Detailed Description

The STAPL Runtime System (RTS) is the runtime system of STAPL that provides platform abstraction and portable performance for the rest of the components of STAPL.

The STAPL Runtime System (RTS) provides support for, and abstracts, parallel processing for different parallel architectures (e.g., clusters, Cray Supercomputer, IBM Supercomputers and others), and for different parallel paradigms (e.g., C++11 threads, OpenMP, MPI) that would generally be used to run on such architectures.

Essentially, the RTS provides all the tools a developer needs to express parallelism. Most of STAPL's components, such as pContainers, pViews, PARAGRAPH, rely heavily on the RTS. Details of parallel execution are handled by the run-time system, allowing other components to cleanly express a given concept.

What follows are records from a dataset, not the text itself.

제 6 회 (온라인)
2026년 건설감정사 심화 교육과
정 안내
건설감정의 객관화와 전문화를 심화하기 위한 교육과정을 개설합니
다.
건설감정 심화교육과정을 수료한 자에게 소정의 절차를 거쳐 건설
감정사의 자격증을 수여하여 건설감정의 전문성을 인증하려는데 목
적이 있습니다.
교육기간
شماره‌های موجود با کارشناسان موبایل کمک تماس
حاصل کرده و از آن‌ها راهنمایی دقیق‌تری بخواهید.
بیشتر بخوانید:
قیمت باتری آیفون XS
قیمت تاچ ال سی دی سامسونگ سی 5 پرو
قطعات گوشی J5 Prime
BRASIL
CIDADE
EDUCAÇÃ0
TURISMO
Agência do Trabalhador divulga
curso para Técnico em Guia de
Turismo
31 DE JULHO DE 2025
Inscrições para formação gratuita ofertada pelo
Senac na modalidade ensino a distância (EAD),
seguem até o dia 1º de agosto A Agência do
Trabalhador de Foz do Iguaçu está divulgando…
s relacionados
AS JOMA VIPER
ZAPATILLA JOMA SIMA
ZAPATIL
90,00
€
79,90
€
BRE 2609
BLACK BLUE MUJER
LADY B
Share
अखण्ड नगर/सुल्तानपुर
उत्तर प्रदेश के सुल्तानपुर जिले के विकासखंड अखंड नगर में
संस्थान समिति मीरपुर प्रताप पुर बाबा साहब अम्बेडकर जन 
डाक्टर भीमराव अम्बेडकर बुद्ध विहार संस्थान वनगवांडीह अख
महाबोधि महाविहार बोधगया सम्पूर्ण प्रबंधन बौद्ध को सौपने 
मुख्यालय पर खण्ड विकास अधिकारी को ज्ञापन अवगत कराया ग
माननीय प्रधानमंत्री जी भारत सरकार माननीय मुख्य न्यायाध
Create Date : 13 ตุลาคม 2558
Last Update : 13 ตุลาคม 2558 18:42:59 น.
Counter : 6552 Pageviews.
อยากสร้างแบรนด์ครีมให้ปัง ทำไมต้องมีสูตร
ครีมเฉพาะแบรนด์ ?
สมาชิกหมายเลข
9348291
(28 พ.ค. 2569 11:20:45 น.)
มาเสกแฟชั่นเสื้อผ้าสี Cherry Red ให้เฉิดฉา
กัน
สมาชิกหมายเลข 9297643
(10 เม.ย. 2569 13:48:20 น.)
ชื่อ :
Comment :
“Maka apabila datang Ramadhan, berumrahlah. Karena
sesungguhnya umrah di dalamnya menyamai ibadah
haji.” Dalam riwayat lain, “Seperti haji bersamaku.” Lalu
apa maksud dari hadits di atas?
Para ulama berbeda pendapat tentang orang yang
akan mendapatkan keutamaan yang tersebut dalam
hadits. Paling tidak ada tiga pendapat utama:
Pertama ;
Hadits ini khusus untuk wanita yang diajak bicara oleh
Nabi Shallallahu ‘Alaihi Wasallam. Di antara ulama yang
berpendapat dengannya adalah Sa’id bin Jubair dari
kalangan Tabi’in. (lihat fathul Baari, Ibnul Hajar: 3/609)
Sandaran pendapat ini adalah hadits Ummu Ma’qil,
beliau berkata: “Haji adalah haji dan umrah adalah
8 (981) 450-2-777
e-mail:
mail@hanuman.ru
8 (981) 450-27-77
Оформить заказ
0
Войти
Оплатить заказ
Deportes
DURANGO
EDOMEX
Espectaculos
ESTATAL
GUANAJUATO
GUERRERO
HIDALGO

Currently, the RTS contains the following main components:

  1. Adaptive Remote Method Invocation (ARMI), the Adaptive Remote Method Invocation primitives that are designed to abstract communication and synchronization,
  2. Serialization that allows the transport of C++ objects seemlessly when doing communication,
  3. Executors that handle the execution of tasks that are deemed runnable from the PARAGRAPH,
  4. Counters that abstract platform specific counters, such as wall-clock timers, cache miss/hit counters and others and
  5. Instrumentation that provides hooks to tools such as TAU, Vampir, MPE and others for instrumenting STAPL code.